- **Work required**
Only the lines holding the string "fractional" are needed; copy each of them from the data.

● ● ●

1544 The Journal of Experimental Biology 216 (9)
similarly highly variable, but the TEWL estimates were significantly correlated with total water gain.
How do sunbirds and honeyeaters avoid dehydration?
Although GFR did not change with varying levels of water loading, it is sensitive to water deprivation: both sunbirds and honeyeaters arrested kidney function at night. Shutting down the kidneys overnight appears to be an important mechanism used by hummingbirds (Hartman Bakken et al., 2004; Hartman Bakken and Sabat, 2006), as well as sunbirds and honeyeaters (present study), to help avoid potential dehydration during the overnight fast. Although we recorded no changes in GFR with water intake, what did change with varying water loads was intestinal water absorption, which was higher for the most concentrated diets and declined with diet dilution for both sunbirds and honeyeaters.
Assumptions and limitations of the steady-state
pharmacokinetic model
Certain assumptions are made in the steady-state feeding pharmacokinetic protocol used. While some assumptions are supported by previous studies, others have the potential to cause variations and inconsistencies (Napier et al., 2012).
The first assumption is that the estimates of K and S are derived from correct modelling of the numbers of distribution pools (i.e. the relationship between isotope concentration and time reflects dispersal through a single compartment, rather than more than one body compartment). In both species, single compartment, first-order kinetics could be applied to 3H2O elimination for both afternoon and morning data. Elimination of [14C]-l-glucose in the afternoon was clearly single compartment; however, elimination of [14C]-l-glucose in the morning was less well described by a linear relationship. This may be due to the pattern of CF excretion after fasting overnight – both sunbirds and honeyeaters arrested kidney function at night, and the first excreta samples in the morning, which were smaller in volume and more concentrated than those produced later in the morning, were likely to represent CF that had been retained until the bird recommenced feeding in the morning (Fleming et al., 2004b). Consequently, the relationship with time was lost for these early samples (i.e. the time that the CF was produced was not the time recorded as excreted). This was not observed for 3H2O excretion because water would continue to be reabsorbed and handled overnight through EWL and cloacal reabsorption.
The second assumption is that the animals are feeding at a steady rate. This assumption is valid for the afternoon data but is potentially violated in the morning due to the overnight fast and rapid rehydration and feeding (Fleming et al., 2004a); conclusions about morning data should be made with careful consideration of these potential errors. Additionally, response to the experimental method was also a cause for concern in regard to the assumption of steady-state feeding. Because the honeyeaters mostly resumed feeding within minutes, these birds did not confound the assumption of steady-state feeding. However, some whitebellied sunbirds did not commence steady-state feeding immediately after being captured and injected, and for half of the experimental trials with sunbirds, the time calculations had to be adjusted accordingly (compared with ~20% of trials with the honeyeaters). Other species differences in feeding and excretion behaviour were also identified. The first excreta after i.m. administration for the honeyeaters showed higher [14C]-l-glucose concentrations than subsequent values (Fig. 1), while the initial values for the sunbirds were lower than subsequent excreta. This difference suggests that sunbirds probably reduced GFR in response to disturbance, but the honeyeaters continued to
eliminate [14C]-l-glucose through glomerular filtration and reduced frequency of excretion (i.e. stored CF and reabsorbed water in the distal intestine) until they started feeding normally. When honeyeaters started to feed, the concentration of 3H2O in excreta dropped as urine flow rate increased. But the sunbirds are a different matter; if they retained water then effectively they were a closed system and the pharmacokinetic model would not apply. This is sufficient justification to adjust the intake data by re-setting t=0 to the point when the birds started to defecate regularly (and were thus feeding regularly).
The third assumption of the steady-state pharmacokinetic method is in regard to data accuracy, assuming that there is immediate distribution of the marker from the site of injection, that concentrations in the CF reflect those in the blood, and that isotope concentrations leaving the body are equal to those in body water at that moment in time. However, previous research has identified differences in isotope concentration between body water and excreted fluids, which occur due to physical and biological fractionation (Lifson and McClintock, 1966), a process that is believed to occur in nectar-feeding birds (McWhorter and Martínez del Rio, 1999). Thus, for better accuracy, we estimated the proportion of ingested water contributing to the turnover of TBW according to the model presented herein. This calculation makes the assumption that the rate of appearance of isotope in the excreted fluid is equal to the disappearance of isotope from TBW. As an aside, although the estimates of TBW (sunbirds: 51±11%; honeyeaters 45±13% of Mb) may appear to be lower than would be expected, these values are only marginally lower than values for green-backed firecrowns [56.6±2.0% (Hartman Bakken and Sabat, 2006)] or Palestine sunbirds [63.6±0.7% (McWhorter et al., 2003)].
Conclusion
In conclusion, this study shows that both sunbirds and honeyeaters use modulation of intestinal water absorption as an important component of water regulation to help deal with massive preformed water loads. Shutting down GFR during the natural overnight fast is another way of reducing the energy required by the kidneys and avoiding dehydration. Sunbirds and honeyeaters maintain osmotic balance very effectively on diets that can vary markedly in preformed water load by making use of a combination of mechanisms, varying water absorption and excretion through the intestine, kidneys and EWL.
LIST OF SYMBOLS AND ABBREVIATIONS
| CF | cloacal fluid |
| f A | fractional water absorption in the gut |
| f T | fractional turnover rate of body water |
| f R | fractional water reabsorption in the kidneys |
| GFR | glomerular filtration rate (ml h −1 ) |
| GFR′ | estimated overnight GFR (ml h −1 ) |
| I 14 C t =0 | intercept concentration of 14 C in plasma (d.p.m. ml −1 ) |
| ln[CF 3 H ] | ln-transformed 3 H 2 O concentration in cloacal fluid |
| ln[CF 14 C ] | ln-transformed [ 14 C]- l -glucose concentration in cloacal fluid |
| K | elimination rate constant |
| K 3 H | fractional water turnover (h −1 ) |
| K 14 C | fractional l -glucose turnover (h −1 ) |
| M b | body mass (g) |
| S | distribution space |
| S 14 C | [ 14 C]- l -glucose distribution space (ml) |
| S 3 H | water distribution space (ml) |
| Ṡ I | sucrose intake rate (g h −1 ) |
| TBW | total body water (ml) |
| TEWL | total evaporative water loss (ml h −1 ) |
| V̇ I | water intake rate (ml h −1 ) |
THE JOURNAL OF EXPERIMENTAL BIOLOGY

● ● ●

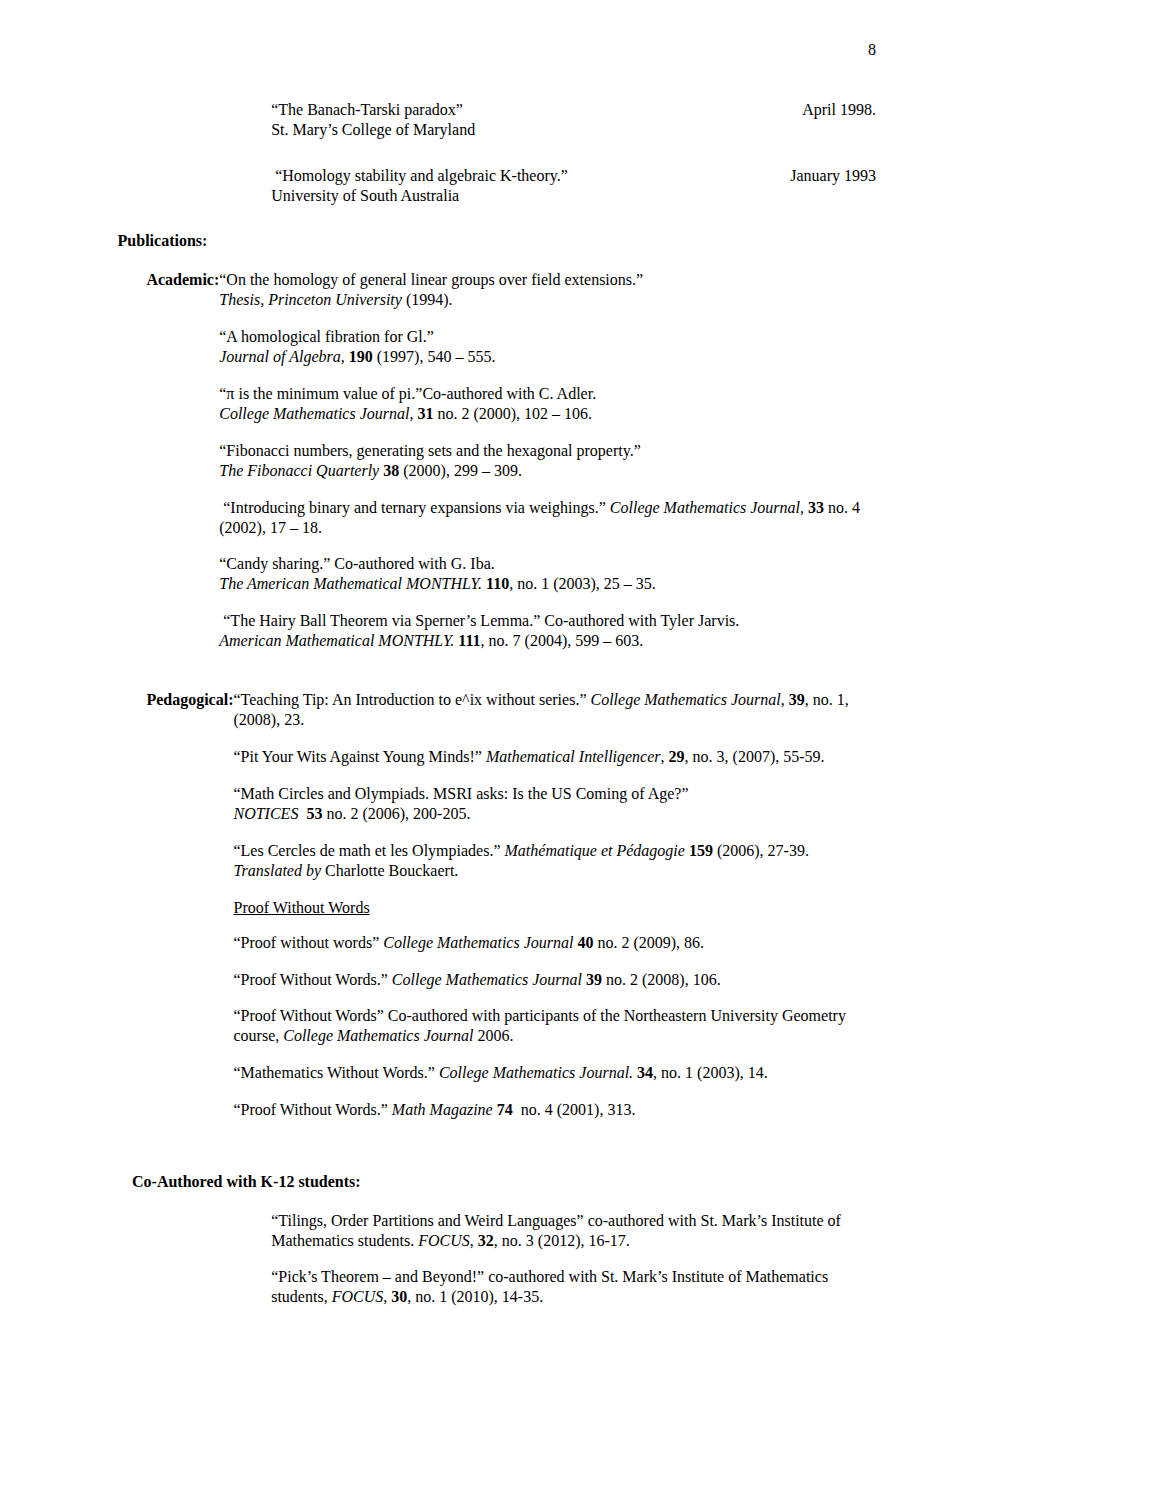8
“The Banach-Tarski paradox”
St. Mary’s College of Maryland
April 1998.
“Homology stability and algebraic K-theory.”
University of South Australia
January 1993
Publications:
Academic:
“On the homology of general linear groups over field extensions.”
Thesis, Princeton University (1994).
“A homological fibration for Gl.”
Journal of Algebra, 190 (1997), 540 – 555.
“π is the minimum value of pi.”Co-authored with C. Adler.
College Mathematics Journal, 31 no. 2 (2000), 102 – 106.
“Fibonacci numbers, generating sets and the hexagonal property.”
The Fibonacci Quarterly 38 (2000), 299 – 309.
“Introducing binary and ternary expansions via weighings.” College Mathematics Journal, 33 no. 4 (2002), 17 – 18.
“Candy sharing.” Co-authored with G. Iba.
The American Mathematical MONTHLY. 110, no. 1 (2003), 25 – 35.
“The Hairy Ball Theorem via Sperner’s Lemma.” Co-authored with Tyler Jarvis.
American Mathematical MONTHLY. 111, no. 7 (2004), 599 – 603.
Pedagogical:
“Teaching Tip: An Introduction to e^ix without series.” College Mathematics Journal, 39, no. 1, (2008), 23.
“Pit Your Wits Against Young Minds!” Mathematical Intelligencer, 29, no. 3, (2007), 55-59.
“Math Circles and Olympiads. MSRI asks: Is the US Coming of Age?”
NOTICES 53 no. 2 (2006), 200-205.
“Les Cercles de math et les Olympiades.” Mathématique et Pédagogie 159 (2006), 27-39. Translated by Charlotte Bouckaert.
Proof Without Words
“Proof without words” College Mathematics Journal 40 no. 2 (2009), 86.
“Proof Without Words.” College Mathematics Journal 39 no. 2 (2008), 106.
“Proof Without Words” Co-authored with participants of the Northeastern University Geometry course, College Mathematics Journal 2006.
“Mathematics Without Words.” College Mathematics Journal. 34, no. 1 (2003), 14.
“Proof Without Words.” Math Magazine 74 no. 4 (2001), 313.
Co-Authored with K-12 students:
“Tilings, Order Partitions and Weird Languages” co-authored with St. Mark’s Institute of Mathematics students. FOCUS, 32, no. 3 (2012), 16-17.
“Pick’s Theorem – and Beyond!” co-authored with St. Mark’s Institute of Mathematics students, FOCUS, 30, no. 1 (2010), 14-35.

● ● ●

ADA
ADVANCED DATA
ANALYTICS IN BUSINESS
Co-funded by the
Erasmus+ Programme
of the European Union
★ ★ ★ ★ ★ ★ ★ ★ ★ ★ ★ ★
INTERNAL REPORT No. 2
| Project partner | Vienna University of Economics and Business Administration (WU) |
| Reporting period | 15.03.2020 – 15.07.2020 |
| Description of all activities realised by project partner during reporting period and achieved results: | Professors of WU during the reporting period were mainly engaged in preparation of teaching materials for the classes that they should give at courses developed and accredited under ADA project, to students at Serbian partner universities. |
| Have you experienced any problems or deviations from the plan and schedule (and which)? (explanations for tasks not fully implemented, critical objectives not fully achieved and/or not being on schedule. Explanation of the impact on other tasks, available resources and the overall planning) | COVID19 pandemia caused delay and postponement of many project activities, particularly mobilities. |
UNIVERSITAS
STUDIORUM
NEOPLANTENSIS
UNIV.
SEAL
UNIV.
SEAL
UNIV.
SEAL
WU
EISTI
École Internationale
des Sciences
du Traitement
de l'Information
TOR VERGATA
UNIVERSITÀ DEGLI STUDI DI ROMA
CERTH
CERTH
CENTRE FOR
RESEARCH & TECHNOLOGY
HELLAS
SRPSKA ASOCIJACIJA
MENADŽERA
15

● ● ●

- **Completed task**
| f A | fractional water absorption in the gut |
| f T | fractional turnover rate of body water |
| f R | fractional water reabsorption in the kidneys |
| K 3 H | fractional water turnover (h −1 ) |
| K 14 C | fractional l -glucose turnover (h −1 ) |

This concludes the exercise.